Dataset entries
━━━
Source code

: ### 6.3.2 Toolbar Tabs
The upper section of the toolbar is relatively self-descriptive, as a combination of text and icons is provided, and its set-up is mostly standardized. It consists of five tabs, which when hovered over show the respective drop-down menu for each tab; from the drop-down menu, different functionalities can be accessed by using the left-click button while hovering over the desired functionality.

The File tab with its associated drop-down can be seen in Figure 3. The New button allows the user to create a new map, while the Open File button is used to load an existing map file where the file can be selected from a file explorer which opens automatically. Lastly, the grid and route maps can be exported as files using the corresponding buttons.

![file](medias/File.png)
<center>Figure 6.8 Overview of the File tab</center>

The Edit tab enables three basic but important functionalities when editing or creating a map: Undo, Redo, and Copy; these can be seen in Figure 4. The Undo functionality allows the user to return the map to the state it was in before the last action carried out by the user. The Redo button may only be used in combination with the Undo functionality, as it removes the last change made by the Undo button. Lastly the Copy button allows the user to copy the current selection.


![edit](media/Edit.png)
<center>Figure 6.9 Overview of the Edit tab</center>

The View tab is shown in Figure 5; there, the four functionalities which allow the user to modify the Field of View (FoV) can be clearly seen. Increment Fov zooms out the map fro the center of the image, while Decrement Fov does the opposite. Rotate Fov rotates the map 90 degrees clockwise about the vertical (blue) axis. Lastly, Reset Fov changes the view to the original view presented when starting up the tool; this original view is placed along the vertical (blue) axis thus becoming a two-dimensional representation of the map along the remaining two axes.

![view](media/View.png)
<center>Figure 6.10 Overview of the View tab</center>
━━━
» **REQUIRED WORK**:
Pull out every line above that contains the string "Overview", matching case exactly.

» **SOLUTION TO THIS EXERCISE**:
<center>Figure 6.8 Overview of the File tab</center>
<center>Figure 6.9 Overview of the Edit tab</center>
<center>Figure 6.10 Overview of the View tab</center>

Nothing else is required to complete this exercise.